Two fired city employees sue

By Thomas Wilson


   Two former public works employees terminated from their jobs for allegedly violating personnel rules have sued the city of Elizabethton seeking reinstatement.
   The suit was filed Tuesday in Carter County Circuit Court by attorney Lisa Nidiffer Rice on behalf of plaintiffs Larry V. Caldwell and Cleamon Keith Ingram. The suit names the city of Elizabethton as the defendant.
   According to the Elizabethton police report, the men allegedly entered vehicles located on the city's impound lot on Hattie Avenue and took several items.
   The two men, along with a third employee, identified as Todd Berry, were at a city-operated vehicle storage lot located on Hattie Avenue on April 5, 2002 to obtain fill dirt, according to the complaint.
   Caldwell was reputedly operating a dump truck while Ingram was operating a backhoe to move the fill dirt. Berry was operating a crew cab truck.
   The complaint reads that Berry located a can of "Fix-a-flat", a can of brake fluid, and a bottle of power steering fluid in a plastic shopping bag lying in the bed of an abandoned truck in the lot.
   "These items could have all been used on the vehicles used by the employees in the course and scope of their employment," the complaint reads.
   Police Sgt. Danny Hilbert reported observing Berry removing a bag from the truck and later retrieved the bag from him. Caldwell had reportedly left the lot before Hilbert had arrived, according to the complaint.

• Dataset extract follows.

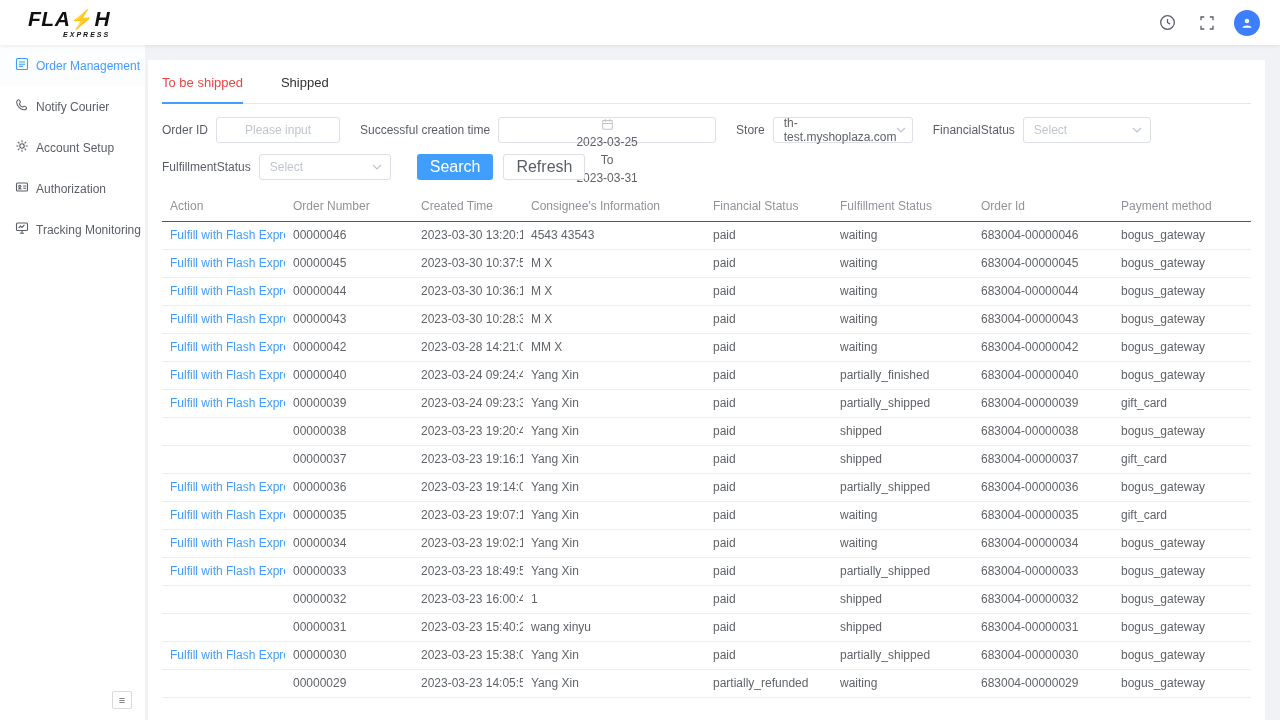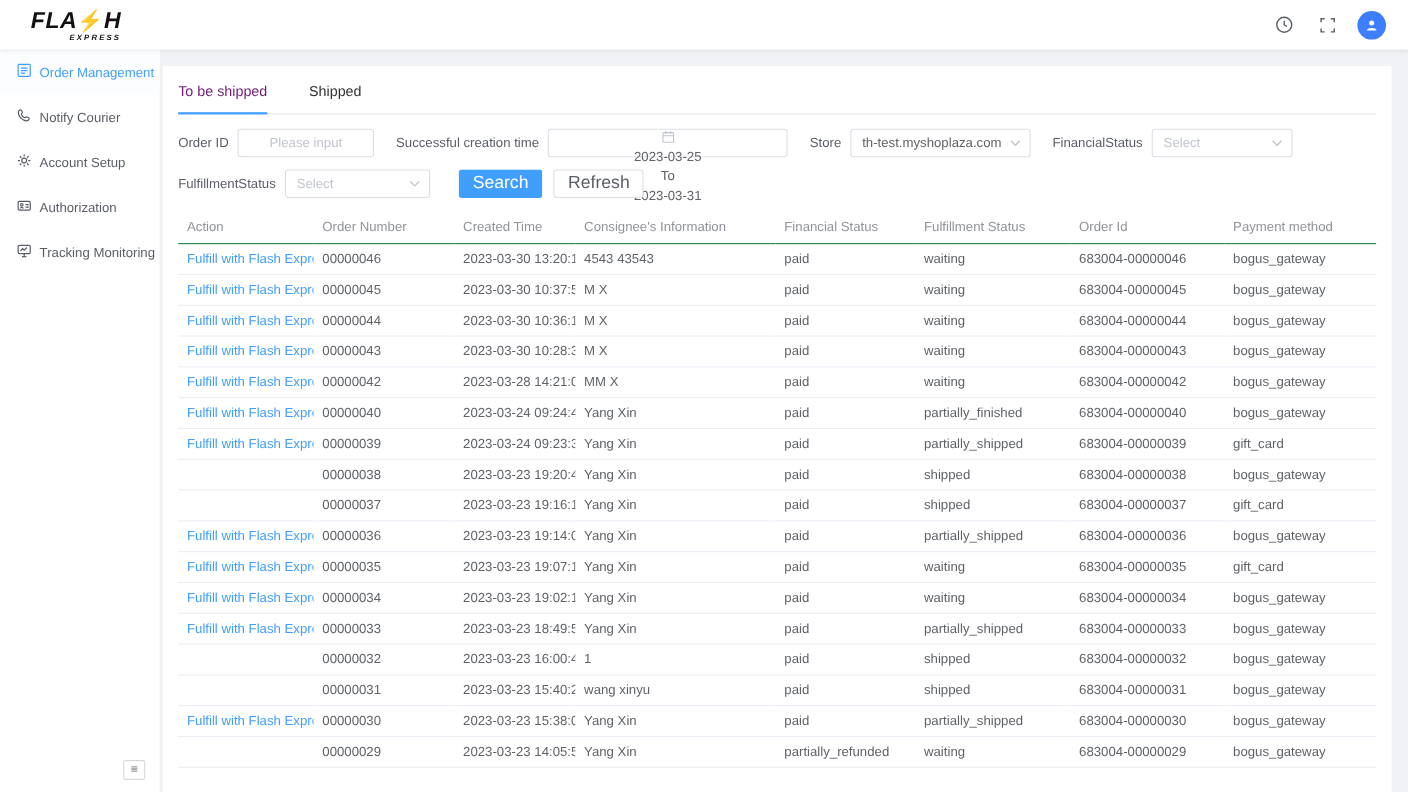"To be shipped" .tab.active { color: #701a75 -> #ef4444 }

   According to the suit, Caldwell and Ingram received written notification on April 12, 2002 from public works director, Ted Leger, that they would be terminated effective April 19. The cause for the termination was pursuant to personnel rules regarding the theft, destruction, or careless or negligence in the use of city property, according to the complaint.
   Caldwell, Ingram and Berry, who was also fired from his job, appealed their termination to the Elizabethton Personnel Advisory Board in May. The Board initially deadlocked whether City Manager Charles Stahl properly followed policy procedure when he terminated the employees.

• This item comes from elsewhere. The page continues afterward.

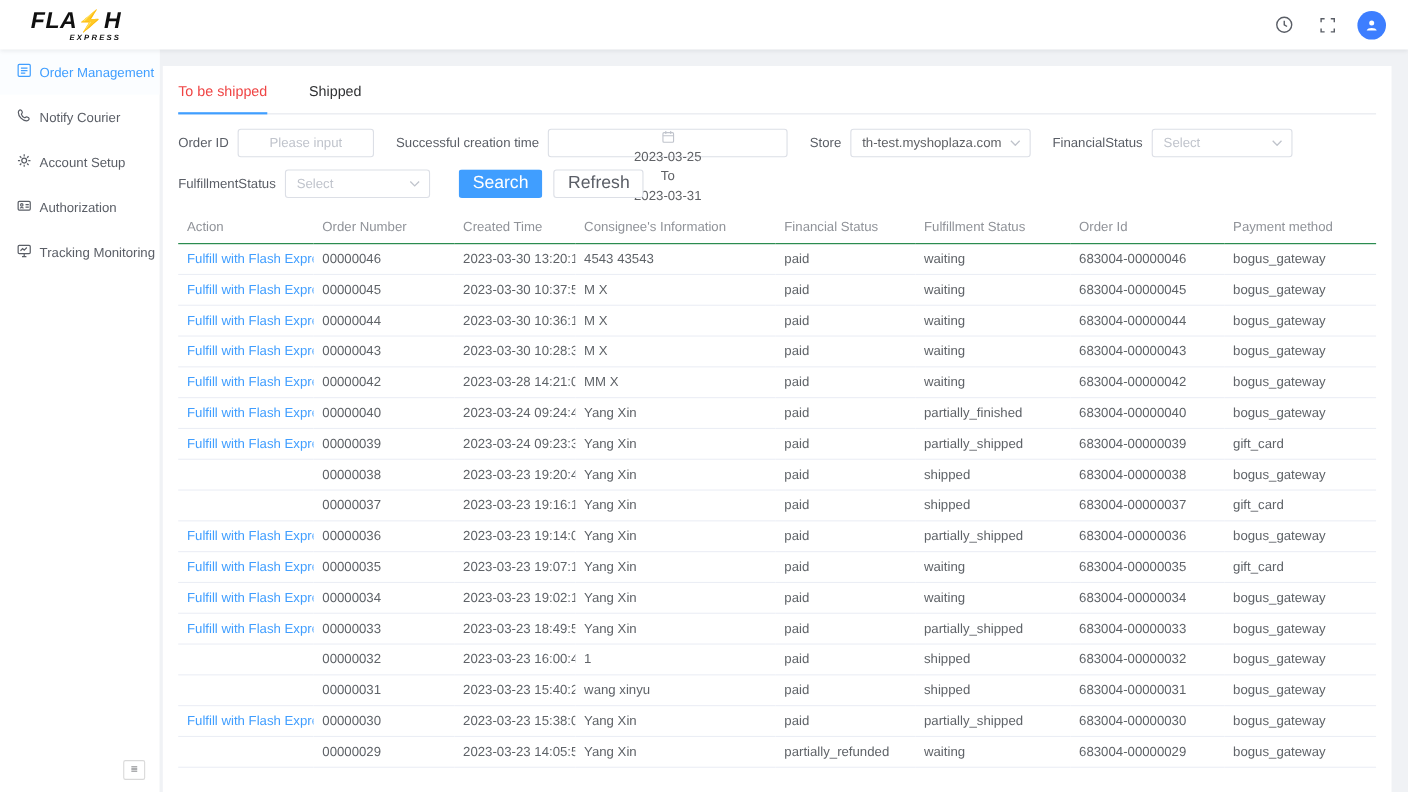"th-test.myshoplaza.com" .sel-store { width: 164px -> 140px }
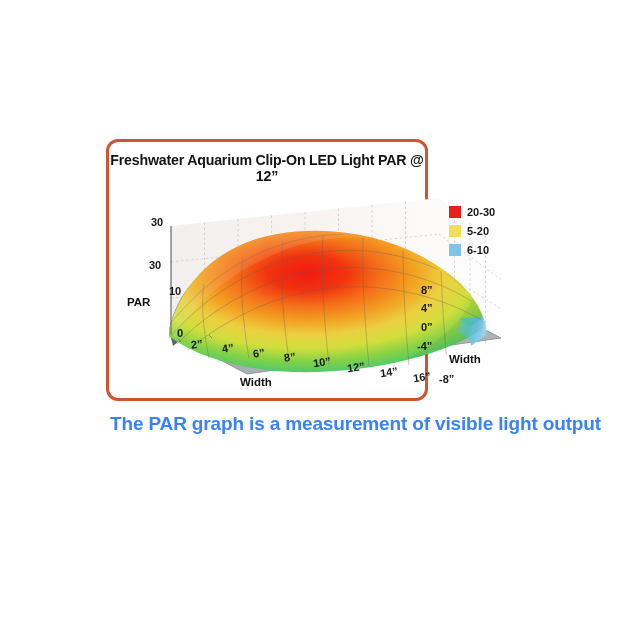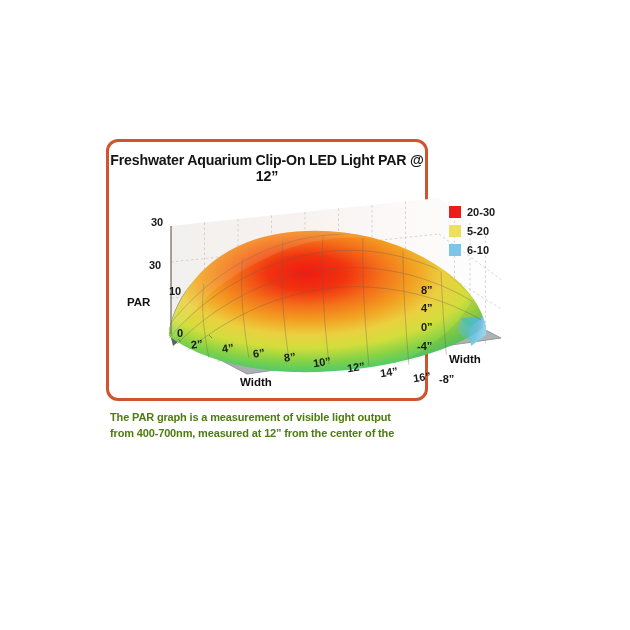"The PAR graph is a" .caption { color: #4d7c0f -> #3b82f6; font-size: 11px -> 19px }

   At that Board meeting, police said they saw the men take items from the cars behind the old Herb and Metal building, many of them stored in a plastic grocery bag. At that meeting, Rice told the Board the items taken did not belong to the city, thus were not city property.
   The Board issued a report read during a City Council meeting in June 2002 that Stahl had accepted properly in the terminations.
   Caldwell had worked for the city for 22 years, Ingram for 17 years, and Berry for five years.
   The complaint alleges that Caldwell and Ingram did not violate this provision of the city's personnel rules and regulations and were innocent of any wrongdoing or misconduct.
   The suit alleges the city -- through Leger and Stahl -- acted in violation of policy and procedure when it terminated them.
   Both plaintiffs seek reinstatement to their positions and all wages and benefits retroactive to the date of their termination plus other damages.